#### [REQUIREMENT]
The line containing "ogic units of" marks the end: write out exactly every line from the first line of the data below through that line, and only those.

*** EXERCISE INPUTS ***

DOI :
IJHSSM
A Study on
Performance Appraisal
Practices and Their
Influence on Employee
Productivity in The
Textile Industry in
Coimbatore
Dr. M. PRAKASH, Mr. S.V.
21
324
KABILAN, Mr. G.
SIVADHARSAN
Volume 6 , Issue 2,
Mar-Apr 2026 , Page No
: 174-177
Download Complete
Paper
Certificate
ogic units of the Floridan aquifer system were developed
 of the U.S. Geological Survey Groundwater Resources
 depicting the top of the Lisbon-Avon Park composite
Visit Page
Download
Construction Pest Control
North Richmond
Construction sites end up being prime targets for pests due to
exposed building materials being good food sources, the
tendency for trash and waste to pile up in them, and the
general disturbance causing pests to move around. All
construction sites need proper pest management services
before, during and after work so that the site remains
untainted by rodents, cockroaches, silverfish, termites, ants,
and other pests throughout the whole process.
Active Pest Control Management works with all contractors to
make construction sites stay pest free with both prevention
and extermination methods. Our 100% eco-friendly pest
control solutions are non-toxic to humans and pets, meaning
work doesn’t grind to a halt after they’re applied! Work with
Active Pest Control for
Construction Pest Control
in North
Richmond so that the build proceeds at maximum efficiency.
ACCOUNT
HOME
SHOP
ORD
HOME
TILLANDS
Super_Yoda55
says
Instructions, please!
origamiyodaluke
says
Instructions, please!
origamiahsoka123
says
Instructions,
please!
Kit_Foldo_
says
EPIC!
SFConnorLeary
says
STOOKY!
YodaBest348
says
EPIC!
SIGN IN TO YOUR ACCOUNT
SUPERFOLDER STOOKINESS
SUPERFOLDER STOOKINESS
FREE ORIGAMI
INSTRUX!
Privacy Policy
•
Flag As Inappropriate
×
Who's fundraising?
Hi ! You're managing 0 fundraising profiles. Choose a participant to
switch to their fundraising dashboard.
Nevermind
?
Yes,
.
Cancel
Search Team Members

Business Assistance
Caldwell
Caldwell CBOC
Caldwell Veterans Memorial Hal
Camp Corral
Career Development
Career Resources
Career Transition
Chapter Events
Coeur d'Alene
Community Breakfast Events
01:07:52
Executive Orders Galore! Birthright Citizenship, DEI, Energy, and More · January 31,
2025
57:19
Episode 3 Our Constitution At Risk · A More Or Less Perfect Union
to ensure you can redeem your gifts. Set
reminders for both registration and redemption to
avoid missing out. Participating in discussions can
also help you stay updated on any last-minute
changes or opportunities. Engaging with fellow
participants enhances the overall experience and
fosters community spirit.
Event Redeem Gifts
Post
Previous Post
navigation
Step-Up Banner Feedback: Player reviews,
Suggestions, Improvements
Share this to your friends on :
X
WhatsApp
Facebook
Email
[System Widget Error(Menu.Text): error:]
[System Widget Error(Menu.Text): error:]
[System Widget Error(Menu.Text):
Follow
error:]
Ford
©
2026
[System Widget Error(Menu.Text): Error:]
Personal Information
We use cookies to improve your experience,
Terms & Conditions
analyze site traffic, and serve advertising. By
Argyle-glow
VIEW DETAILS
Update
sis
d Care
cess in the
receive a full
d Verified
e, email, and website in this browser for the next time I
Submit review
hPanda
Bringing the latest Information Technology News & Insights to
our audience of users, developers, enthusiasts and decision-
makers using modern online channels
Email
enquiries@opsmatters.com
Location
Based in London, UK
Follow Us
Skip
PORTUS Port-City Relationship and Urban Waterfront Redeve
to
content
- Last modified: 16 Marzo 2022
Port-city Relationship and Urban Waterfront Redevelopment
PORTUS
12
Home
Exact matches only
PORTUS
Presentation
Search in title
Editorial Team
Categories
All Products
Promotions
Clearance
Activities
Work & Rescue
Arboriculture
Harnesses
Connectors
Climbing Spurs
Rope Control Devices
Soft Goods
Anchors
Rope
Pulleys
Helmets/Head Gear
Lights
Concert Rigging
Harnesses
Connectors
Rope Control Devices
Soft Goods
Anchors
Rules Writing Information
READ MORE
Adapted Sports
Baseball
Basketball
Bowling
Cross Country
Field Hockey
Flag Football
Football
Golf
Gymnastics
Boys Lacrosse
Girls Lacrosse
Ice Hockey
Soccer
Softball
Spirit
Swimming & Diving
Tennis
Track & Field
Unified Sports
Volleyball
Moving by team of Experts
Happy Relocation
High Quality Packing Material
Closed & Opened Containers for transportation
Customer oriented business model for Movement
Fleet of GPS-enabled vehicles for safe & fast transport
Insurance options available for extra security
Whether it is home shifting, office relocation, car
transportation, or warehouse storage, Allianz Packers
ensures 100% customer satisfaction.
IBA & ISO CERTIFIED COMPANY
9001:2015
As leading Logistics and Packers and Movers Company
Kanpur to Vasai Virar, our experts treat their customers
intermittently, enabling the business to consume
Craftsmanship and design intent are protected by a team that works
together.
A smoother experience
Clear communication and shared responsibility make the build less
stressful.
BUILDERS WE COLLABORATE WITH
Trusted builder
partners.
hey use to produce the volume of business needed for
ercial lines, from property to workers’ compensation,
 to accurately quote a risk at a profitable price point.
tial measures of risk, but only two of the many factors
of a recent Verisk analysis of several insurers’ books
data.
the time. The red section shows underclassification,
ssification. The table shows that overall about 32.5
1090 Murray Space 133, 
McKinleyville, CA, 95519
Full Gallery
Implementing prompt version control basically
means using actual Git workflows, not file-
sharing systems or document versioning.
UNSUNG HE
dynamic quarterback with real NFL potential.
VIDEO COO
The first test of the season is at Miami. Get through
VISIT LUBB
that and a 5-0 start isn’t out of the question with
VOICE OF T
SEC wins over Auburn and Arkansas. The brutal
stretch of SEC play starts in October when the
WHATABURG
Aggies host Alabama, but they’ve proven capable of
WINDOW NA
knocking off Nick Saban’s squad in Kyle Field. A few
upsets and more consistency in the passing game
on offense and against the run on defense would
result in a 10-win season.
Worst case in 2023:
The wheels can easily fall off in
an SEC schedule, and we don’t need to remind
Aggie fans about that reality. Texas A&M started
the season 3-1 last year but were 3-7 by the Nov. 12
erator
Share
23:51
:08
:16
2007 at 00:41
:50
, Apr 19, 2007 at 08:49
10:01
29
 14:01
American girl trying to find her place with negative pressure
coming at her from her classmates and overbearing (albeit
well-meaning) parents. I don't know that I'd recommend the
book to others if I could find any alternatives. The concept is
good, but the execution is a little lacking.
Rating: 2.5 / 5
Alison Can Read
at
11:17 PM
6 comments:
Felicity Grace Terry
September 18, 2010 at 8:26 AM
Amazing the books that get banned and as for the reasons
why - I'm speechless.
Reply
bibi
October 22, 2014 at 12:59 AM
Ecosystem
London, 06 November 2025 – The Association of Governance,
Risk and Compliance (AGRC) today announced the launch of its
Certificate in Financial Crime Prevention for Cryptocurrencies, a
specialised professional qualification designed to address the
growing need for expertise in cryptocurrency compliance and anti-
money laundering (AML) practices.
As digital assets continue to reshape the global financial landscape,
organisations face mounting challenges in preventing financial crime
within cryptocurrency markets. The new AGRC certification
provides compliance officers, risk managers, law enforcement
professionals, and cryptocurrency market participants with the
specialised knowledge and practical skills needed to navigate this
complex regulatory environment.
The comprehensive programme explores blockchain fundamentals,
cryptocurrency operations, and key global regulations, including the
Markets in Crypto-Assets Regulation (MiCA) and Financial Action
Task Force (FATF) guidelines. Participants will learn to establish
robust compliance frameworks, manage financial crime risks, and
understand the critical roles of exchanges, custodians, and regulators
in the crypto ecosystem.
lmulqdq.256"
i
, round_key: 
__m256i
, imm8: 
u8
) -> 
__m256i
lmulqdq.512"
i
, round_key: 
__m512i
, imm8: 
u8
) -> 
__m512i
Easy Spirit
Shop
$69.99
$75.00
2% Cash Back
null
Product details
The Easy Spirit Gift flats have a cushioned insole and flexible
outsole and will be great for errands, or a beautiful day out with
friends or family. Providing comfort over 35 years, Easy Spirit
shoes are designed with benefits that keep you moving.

***

#### [EXERCISE ANSWER]
DOI :
IJHSSM
A Study on
Performance Appraisal
Practices and Their
Influence on Employee
Productivity in The
Textile Industry in
Coimbatore
Dr. M. PRAKASH, Mr. S.V.
21
324
KABILAN, Mr. G.
SIVADHARSAN
Volume 6 , Issue 2,
Mar-Apr 2026 , Page No
: 174-177
Download Complete
Paper
Certificate
ogic units of the Floridan aquifer system were developed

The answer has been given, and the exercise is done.